Tamoxifen for the treatment of myeloproliferative neoplasms: A Phase II clinical trial and exploratory analysis

Zijian Fang, Giuditta Corbizi Fattori, Thomas McKerrell, Rebecca H. Boucher, Aimee Jackson, Rachel S. Fletcher, Dorian Forte, Jose-Ezequiel Martin, Sonia Fox, James Roberts, Rachel Glover, Erica Harris, Hannah R. Bridges, Luigi Grassi, Alba Rodriguez-Meira, Adam J. Mead, Steven Knapper, Joanne Ewing, Nauman M. Butt, Manish Jain, Sebastian Francis, Fiona J. Clark, Jason Coppell, Mary F. McMullin, et al.

Abstract

Current therapies for myeloproliferative neoplasms (MPNs) improve symptoms but have limited effect on tumor size. In preclinical studies, tamoxifen restored normal apoptosis in mutated hematopoietic stem/progenitor cells (HSPCs). TAMARIN Phase-II, multicenter, single-arm clinical trial assessed tamoxifen’s safety and activity in patients with stable MPNs, no prior thrombotic events and mutated JAK2V617FCALRins5 or CALRdel52 peripheral blood allele burden ≥20% (EudraCT 2015-005497-38). 38 patients were recruited over 112w and 32 completed 24w-treatment. The study’s A’herns success criteria were met as the primary outcome ( ≥ 50% reduction in mutant allele burden at 24w) was observed in 3/38 patients. Secondary outcomes included ≥25% reduction at 24w (5/38), ≥50% reduction at 12w (0/38), thrombotic events (2/38), toxicities, hematological response, proportion of patients in each IWG-MRT response category and ELN response criteria. As exploratory outcomes, baseline analysis of HSPC transcriptome segregates responders and non-responders, suggesting a predictive signature. In responder HSPCs, longitudinal analysis shows high baseline expression of JAK-STAT signaling and oxidative phosphorylation genes, which are downregulated by tamoxifen. We further demonstrate in preclinical studies that in JAK2V617F+ cells, 4-hydroxytamoxifen inhibits mitochondrial complex-I, activates integrated stress response and decreases pathogenic JAK2-signaling. These results warrant further investigation of tamoxifen in MPN, with careful consideration of thrombotic risk.

Introduction

Myeloproliferative neoplasms (MPN) arise from mutations acquired by HSPCs, most frequently affecting the genes encoding the kinase JAK21,2,3,4 or the multi-functional protein CALR5,6. Currently JAK1/2 inhibitors can improve disease-related symptoms and overall survival but have a limited impact on clone size7,8, likely because they cannot discriminate between mutant and wild-type JAK2 or due to the acquisition of pharmacological resistance9,10,11. Allogeneic HSC transplantation remains the only curative treatment for MPN but can only be performed in a minority of patients due to its toxicity12, warranting investigation of new therapies.
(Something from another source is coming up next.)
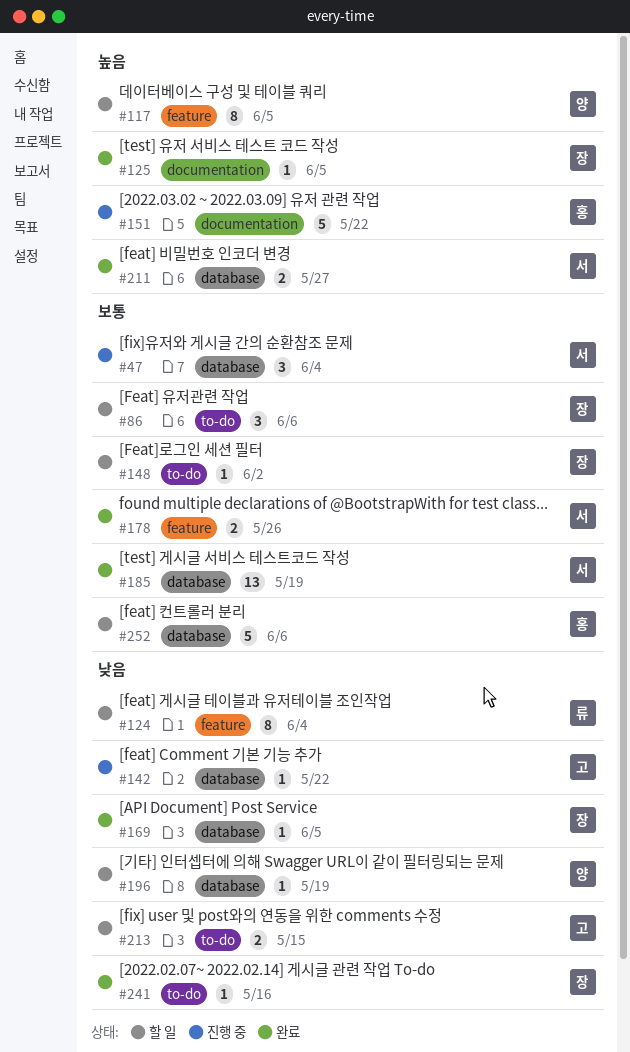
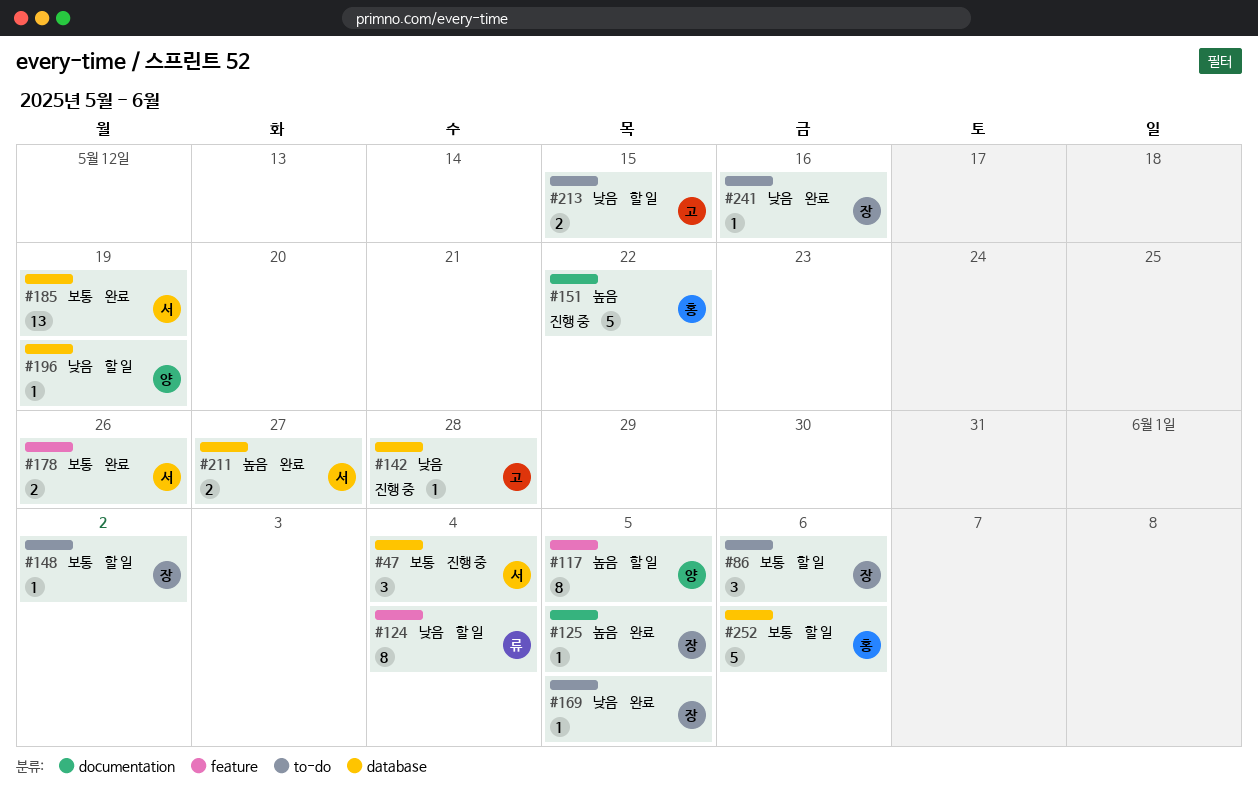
#142, due: May 22 -> May 28
#169, label: database -> to-do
Men exhibit a higher prevalence of myeloid neoplasia compared with women13,14. Furthermore, MPN subtypes with poorer prognosis (primary myelofibrosis and polycythemia vera, compared with essential thrombocythemia) have a higher prevalence in males than in females15,16,17. Additionally, the risk of secondary myelofibrosis, which worsens the outcomes of PV/ET, is higher for men than for women, regardless of their age17,18,19. However, the reasons underlying this gender difference are unclear. It is possible that sex-chromosome genes and gender-dependent differences in epigenetic regulation, metabolism or immune response partly account for sexual dimorphism in cancer20. Another explanation might be the loss of sex chromosomes with age, which preferentially occurs in males, perhaps suggesting a higher genomic instability in men21.

However, one key determinant of gender disparities in cancer might be the effect of sex hormones20. Estrogens regulate the self-renewal, proliferation, and apoptosis of mouse hematopoietic stem and progenitor cells (HSPCs)22,23. Estrogen receptors (ERs) are differentially expressed in mouse HSPC subsets22. ERα activation induces proliferation of mouse long-term HSCs22,23 and protects them from proteotoxic stress through the modulation of UPR24. The selective ER modulator (SERM) tamoxifen induces apoptosis of multipotent hematopoietic progenitors but spares normal HSCs22. In MPN mouse models, tamoxifen restores the physiological apoptosis levels in mutant HSCs and selectively eliminates these cells, but not their non-mutated counterparts22. Based on these preclinical studies, we conducted a Phase II, multicenter, single-arm A’herns design clinical trial assessing tamoxifen’s safety and activity in reducing molecular markers of disease burden in MPN (TAMARIN). Here we report the results of the TAMARIN study. In addition, we describe an exploratory analysis of HSPCs from study patients and associated laboratory research investigating the mechanism of action of tamoxifen in human MPN.